HRW:
First of all, HRW regards a great portion of Jerusalem to be "east Jerusalem." Neighborhoods with tens of thousands of Jews are all around the city, and many ignore the artificial armistice line that HRW wants to make into a border dividing a great city in two.
Calling the Jews who live in Ramat Shlomo or Pisgat Ze'ev "settlers" is absurd. In no universe would those neighborhoods end up in an Arab Palestine. HRW, by using the word "settlement," is saying that many parts of Jerusalem should be Judenrein.
How liberal!
Regarding their first point: As long as an Arab doesn't commit a terrorist attack or move away for years, he or she will remain a permanent resident of the city. The exact same laws apply for any non-Jew who isn't a citizen.
But Arabs can become citizens if they know Hebrew, renounce foreign citizenship, and take an oath of loyalty to Israel - the same conditions most nations use to become citizens.
Those "Maybe nots" have a lot of caveats, but in the end, it is the difference between being a citizen of a state or not. Zeid can apply and if he is loyal to Israel, he almost certainly would become a citizen - and there would be no difference between him and "Noa."
Actually, that's not true. There would be some differences, which I demonstrate in my version of this infographic:
Zeid can visit the entire land from the river to the sea - even when not a citizen of Israel. Noa can't - there are plenty of areas off limits to her. I'm not sure what kind of apartheid Human Rights Watch considers this, but it sure isn't against Arabs!

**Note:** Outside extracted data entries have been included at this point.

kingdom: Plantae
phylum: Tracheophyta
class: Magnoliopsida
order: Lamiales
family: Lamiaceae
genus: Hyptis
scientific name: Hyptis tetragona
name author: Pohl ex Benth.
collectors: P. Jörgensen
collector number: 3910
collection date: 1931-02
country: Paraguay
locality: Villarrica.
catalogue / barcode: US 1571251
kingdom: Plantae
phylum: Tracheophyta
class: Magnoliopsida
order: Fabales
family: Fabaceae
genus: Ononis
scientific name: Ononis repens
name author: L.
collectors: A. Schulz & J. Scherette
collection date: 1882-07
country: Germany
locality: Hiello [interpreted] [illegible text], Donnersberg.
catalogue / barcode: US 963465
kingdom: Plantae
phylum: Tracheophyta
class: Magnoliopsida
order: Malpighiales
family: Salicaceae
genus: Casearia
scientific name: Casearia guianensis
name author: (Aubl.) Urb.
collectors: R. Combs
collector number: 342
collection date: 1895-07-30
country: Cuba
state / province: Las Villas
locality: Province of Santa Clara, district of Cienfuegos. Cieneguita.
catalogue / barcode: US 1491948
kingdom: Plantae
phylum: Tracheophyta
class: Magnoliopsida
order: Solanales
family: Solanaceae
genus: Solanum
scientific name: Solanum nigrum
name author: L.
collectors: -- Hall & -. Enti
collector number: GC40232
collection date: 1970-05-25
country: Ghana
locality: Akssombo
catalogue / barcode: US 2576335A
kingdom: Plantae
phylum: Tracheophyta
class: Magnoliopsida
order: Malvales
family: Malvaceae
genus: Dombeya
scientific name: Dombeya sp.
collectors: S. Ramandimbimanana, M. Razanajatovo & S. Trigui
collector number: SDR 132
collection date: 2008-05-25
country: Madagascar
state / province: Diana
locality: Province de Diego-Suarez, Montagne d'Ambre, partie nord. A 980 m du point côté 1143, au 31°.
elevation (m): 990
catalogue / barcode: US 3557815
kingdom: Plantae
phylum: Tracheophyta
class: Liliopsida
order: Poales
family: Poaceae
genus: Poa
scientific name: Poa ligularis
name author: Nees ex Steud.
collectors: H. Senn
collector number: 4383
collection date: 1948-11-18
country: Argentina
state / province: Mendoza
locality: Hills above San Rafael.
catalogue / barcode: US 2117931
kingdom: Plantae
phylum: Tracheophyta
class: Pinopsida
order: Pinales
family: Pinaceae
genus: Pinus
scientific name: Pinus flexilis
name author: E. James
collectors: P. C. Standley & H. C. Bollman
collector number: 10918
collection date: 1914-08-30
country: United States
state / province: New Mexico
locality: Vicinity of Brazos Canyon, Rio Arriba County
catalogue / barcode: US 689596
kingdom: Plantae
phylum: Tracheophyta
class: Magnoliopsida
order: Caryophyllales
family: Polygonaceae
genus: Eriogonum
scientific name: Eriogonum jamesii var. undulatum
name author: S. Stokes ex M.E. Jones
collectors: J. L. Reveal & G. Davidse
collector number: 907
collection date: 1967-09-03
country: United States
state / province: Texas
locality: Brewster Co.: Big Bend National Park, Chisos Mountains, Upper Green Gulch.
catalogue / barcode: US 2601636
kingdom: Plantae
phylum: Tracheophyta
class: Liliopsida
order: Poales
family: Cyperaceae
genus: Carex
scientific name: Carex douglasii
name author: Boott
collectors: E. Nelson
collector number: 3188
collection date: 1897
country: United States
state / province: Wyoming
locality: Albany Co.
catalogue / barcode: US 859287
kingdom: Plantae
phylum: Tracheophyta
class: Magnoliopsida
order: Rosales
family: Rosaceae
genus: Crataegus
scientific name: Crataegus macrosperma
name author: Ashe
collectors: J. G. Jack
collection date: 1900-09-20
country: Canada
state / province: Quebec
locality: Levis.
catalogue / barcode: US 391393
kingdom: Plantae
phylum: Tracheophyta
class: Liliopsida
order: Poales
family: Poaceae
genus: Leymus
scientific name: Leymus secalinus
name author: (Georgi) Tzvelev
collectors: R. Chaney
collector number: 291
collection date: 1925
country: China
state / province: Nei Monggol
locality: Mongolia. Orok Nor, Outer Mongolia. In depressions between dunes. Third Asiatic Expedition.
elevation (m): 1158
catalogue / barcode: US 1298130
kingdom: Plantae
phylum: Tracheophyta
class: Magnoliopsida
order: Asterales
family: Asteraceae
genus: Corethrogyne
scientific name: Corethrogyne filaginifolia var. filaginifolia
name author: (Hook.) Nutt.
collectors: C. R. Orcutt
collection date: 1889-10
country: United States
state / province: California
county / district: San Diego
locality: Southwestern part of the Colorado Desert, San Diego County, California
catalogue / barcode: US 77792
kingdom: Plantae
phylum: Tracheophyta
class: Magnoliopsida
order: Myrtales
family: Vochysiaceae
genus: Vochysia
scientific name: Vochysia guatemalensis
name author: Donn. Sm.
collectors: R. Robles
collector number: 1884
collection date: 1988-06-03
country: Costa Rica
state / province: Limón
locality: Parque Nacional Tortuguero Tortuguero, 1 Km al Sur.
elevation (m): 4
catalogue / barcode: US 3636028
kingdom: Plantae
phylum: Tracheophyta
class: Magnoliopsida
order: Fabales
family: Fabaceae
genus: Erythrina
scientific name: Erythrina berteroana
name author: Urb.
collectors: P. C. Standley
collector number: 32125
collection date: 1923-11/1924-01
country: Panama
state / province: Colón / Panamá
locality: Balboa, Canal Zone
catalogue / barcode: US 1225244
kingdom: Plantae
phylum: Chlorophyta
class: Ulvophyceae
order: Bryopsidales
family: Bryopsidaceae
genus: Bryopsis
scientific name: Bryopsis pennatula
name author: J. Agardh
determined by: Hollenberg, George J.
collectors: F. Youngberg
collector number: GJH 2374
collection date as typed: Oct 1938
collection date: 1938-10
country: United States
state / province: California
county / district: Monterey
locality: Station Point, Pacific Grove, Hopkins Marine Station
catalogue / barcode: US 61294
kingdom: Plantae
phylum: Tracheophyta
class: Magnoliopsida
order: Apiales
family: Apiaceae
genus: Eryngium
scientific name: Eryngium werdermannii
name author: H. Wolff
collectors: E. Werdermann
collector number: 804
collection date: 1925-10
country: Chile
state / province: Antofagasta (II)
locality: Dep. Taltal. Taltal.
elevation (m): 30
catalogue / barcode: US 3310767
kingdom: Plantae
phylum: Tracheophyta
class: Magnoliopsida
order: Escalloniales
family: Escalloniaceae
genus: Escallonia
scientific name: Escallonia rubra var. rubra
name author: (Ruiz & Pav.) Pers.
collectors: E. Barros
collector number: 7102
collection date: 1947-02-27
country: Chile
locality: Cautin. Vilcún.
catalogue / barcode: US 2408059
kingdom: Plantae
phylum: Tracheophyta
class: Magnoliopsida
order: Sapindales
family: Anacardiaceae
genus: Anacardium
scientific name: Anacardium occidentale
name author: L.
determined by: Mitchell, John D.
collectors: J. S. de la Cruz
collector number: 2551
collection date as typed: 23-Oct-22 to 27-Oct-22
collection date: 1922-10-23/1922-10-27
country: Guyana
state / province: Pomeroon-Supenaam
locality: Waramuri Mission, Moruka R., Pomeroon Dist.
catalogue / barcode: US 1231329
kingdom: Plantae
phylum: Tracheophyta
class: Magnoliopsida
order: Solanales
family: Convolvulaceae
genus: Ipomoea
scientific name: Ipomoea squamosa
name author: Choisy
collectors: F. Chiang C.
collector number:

Here is how HRW's propaganda works: Emphasize things that support your politics, whether true or not, and ignore or lie about everything that contradicts them (which I freely admit to doing in my graphic as well.)
HRW and its fans never actually bother to answer the many criticisms of the report. They see the word "apartheid" and lots of footnotes, and that is all they need. Anyone disagreeing is a Zionist, and therefore unfit to say anything.